____ Material to process

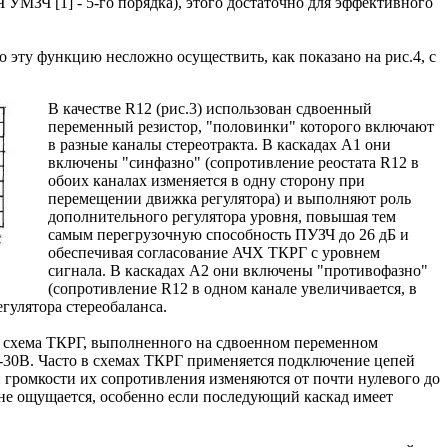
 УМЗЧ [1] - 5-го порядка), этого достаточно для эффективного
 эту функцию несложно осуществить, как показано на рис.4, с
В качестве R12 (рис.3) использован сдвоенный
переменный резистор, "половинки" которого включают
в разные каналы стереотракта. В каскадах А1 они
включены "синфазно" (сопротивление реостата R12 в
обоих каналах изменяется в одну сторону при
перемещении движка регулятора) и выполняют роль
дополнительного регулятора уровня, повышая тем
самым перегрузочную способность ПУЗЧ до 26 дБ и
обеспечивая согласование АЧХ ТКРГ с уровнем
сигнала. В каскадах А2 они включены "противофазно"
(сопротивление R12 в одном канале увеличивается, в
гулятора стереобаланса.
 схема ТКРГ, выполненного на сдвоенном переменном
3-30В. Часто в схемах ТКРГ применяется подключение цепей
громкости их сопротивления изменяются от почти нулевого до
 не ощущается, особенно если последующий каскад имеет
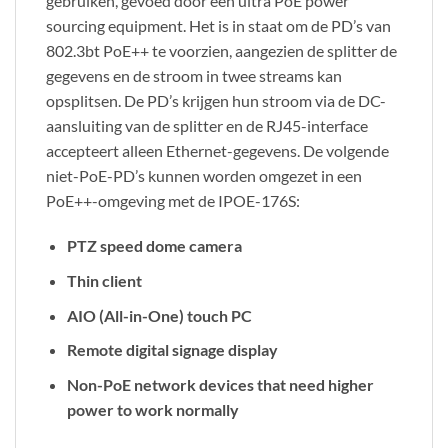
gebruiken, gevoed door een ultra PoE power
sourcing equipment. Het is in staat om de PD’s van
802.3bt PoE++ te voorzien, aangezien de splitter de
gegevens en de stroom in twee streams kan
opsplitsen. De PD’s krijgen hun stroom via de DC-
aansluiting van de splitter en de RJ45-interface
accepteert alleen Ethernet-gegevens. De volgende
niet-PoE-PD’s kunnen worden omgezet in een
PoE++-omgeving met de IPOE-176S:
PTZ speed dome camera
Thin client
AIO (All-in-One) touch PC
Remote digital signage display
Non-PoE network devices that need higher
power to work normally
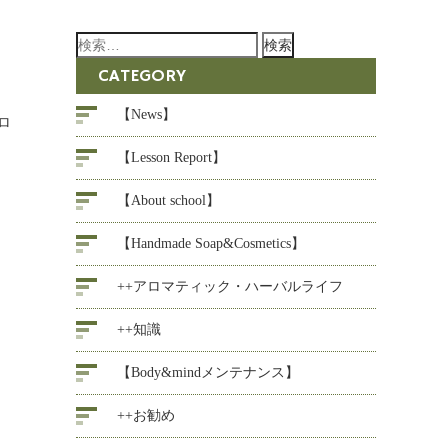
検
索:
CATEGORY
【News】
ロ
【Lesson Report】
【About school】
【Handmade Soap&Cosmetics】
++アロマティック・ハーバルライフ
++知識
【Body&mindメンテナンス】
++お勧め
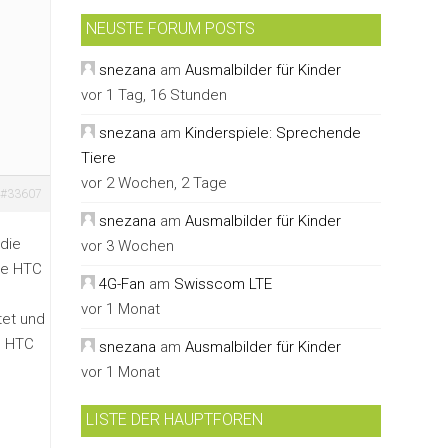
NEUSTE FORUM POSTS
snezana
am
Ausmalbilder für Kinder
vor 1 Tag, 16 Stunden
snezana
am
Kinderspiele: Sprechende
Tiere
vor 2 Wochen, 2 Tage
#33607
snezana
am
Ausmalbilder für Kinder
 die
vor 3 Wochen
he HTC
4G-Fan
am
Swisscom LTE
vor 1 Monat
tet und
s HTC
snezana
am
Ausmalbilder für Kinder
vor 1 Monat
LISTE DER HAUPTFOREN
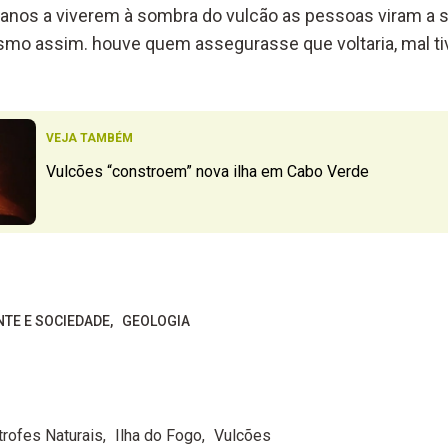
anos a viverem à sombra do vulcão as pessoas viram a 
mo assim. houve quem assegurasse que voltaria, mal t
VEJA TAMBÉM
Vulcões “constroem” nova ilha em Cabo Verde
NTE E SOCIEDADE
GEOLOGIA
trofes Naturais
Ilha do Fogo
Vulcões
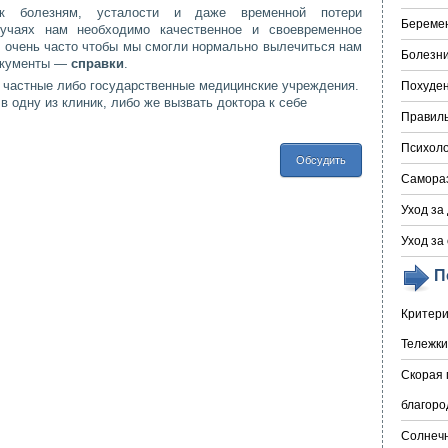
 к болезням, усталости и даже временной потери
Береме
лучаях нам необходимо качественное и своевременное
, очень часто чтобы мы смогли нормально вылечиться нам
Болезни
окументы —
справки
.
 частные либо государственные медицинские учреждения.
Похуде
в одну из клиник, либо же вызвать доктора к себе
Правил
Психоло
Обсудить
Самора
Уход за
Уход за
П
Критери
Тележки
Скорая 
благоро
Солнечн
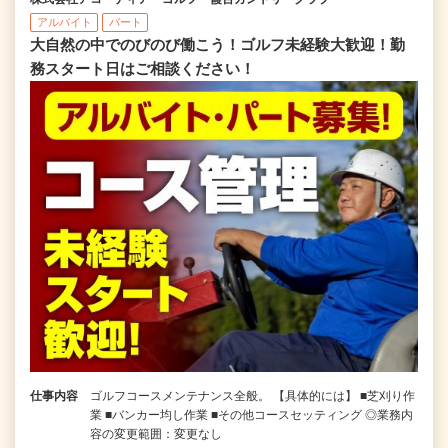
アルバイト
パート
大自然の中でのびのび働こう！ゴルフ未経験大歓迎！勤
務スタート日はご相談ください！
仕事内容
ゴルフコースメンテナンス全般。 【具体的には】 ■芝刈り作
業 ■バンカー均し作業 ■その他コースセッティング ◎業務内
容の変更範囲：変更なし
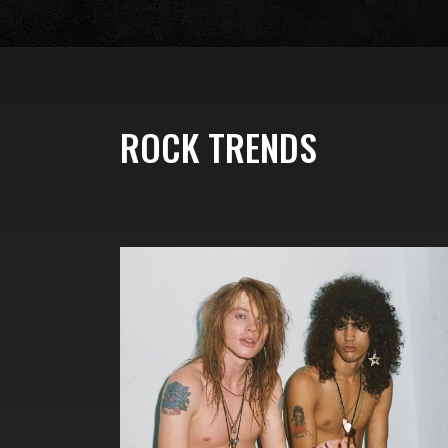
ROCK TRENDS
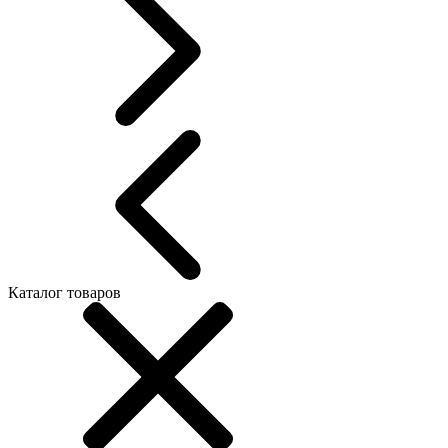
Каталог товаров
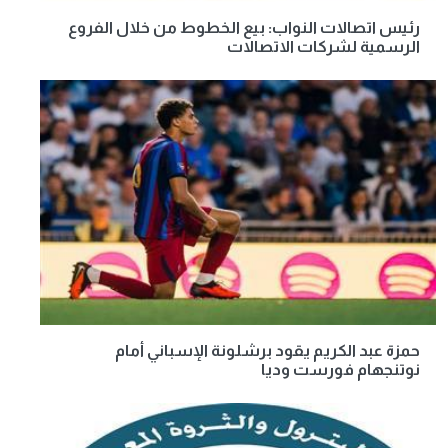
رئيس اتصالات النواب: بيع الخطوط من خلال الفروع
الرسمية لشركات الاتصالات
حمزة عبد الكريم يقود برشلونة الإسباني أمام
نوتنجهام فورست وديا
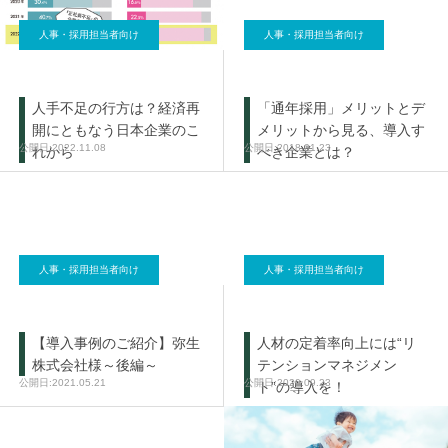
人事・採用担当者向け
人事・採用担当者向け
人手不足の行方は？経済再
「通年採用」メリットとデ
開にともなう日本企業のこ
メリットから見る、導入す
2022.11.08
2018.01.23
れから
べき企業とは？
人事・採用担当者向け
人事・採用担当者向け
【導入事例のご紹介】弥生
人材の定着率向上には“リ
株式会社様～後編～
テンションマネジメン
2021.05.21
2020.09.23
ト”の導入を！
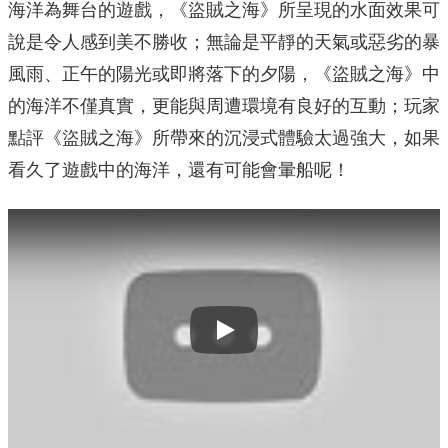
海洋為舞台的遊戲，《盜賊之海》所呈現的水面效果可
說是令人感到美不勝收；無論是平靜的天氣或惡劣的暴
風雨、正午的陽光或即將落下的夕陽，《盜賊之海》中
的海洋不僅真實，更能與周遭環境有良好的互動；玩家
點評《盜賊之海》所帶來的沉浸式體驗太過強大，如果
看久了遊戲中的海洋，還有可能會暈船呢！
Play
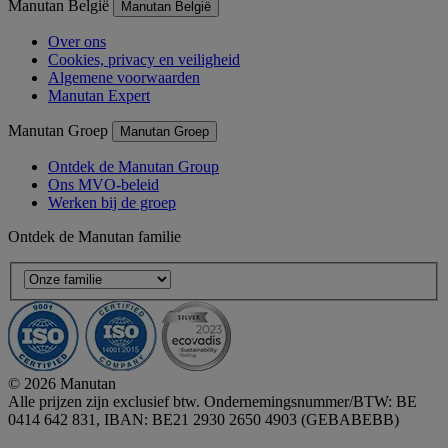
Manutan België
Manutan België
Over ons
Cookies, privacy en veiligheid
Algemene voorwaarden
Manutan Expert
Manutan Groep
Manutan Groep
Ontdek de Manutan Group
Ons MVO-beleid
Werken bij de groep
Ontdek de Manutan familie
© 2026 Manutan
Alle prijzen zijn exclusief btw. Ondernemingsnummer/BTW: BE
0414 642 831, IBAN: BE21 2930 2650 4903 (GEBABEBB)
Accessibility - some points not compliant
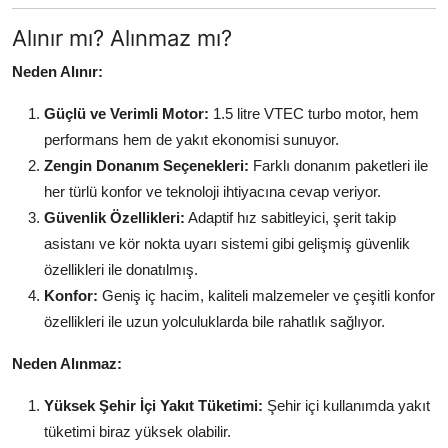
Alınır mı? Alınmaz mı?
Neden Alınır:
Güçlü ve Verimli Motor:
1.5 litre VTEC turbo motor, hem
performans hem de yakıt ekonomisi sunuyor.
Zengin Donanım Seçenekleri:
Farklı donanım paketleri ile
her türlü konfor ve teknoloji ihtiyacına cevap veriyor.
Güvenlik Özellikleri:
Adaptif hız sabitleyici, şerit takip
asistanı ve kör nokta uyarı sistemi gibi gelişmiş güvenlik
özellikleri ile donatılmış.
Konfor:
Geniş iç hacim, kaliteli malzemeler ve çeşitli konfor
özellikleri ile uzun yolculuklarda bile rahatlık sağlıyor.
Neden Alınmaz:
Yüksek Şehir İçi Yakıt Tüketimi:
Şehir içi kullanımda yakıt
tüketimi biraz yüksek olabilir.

________

*Your assignment*: Write out every line of text in the listing above verbatim and in order, leaving out the pictures.

*Exercise solution*:
 УМЗЧ [1] - 5-го порядка), этого достаточно для эффективного
 эту функцию несложно осуществить, как показано на рис.4, с
В качестве R12 (рис.3) использован сдвоенный
переменный резистор, "половинки" которого включают
в разные каналы стереотракта. В каскадах А1 они
включены "синфазно" (сопротивление реостата R12 в
обоих каналах изменяется в одну сторону при
перемещении движка регулятора) и выполняют роль
дополнительного регулятора уровня, повышая тем
самым перегрузочную способность ПУЗЧ до 26 дБ и
обеспечивая согласование АЧХ ТКРГ с уровнем
сигнала. В каскадах А2 они включены "противофазно"
(сопротивление R12 в одном канале увеличивается, в
гулятора стереобаланса.
 схема ТКРГ, выполненного на сдвоенном переменном
3-30В. Часто в схемах ТКРГ применяется подключение цепей
громкости их сопротивления изменяются от почти нулевого до
 не ощущается, особенно если последующий каскад имеет
gebruiken, gevoed door een ultra PoE power
sourcing equipment. Het is in staat om de PD’s van
802.3bt PoE++ te voorzien, aangezien de splitter de
gegevens en de stroom in twee streams kan
opsplitsen. De PD’s krijgen hun stroom via de DC-
aansluiting van de splitter en de RJ45-interface
accepteert alleen Ethernet-gegevens. De volgende
niet-PoE-PD’s kunnen worden omgezet in een
PoE++-omgeving met de IPOE-176S:
PTZ speed dome camera
Thin client
AIO (All-in-One) touch PC
Remote digital signage display
Non-PoE network devices that need higher
power to work normally
検
索:
CATEGORY
【News】
ロ
【Lesson Report】
【About school】
【Handmade Soap&Cosmetics】
++アロマティック・ハーバルライフ
++知識
【Body&mindメンテナンス】
++お勧め
NEUSTE FORUM POSTS
snezana
am
Ausmalbilder für Kinder
vor 1 Tag, 16 Stunden
snezana
am
Kinderspiele: Sprechende
Tiere
vor 2 Wochen, 2 Tage
#33607
snezana
am
Ausmalbilder für Kinder
 die
vor 3 Wochen
he HTC
4G-Fan
am
Swisscom LTE
vor 1 Monat
tet und
s HTC
snezana
am
Ausmalbilder für Kinder
vor 1 Monat
LISTE DER HAUPTFOREN
anos a viverem à sombra do vulcão as pessoas viram a 
mo assim. houve quem assegurasse que voltaria, mal t
VEJA TAMBÉM
Vulcões “constroem” nova ilha em Cabo Verde
NTE E SOCIEDADE
GEOLOGIA
trofes Naturais
Ilha do Fogo
Vulcões
 к болезням, усталости и даже временной потери
Береме
лучаях нам необходимо качественное и своевременное
, очень часто чтобы мы смогли нормально вылечиться нам
Болезни
окументы —
справки
.
 частные либо государственные медицинские учреждения.
Похуде
в одну из клиник, либо же вызвать доктора к себе
Правил
Психоло
Обсудить
Самора
Уход за
Уход за
П
Критери
Тележки
Скорая 
благоро
Солнечн
アルバイト
パート
大自然の中でのびのび働こう！ゴルフ未経験大歓迎！勤
務スタート日はご相談ください！
仕事内容
ゴルフコースメンテナンス全般。 【具体的には】 ■芝刈り作
業 ■バンカー均し作業 ■その他コースセッティング ◎業務内
容の変更範囲：変更なし
ROCK TRENDS
Каталог товаров
رئيس اتصالات النواب: بيع الخطوط من خلال الفروع
الرسمية لشركات الاتصالات
حمزة عبد الكريم يقود برشلونة الإسباني أمام
نوتنجهام فورست وديا
人事・採用担当者向け
人事・採用担当者向け
人手不足の行方は？経済再
「通年採用」メリットとデ
開にともなう日本企業のこ
メリットから見る、導入す
2022.11.08
2018.01.23
れから
べき企業とは？
人事・採用担当者向け
人事・採用担当者向け
【導入事例のご紹介】弥生
人材の定着率向上には“リ
株式会社様～後編～
テンションマネジメン
2021.05.21
2020.09.23
ト”の導入を！
海洋為舞台的遊戲，《盜賊之海》所呈現的水面效果可
說是令人感到美不勝收；無論是平靜的天氣或惡劣的暴
風雨、正午的陽光或即將落下的夕陽，《盜賊之海》中
的海洋不僅真實，更能與周遭環境有良好的互動；玩家
點評《盜賊之海》所帶來的沉浸式體驗太過強大，如果
看久了遊戲中的海洋，還有可能會暈船呢！
Play
Manutan België
Manutan België
Over ons
Cookies, privacy en veiligheid
Algemene voorwaarden
Manutan Expert
Manutan Groep
Manutan Groep
Ontdek de Manutan Group
Ons MVO-beleid
Werken bij de groep
Ontdek de Manutan familie
© 2026 Manutan
Alle prijzen zijn exclusief btw. Ondernemingsnummer/BTW: BE
0414 642 831, IBAN: BE21 2930 2650 4903 (GEBABEBB)
Accessibility - some points not compliant
Alınır mı? Alınmaz mı?
Neden Alınır:
Güçlü ve Verimli Motor:
1.5 litre VTEC turbo motor, hem
performans hem de yakıt ekonomisi sunuyor.
Zengin Donanım Seçenekleri:
Farklı donanım paketleri ile
her türlü konfor ve teknoloji ihtiyacına cevap veriyor.
Güvenlik Özellikleri:
Adaptif hız sabitleyici, şerit takip
asistanı ve kör nokta uyarı sistemi gibi gelişmiş güvenlik
özellikleri ile donatılmış.
Konfor:
Geniş iç hacim, kaliteli malzemeler ve çeşitli konfor
özellikleri ile uzun yolculuklarda bile rahatlık sağlıyor.
Neden Alınmaz:
Yüksek Şehir İçi Yakıt Tüketimi:
Şehir içi kullanımda yakıt
tüketimi biraz yüksek olabilir.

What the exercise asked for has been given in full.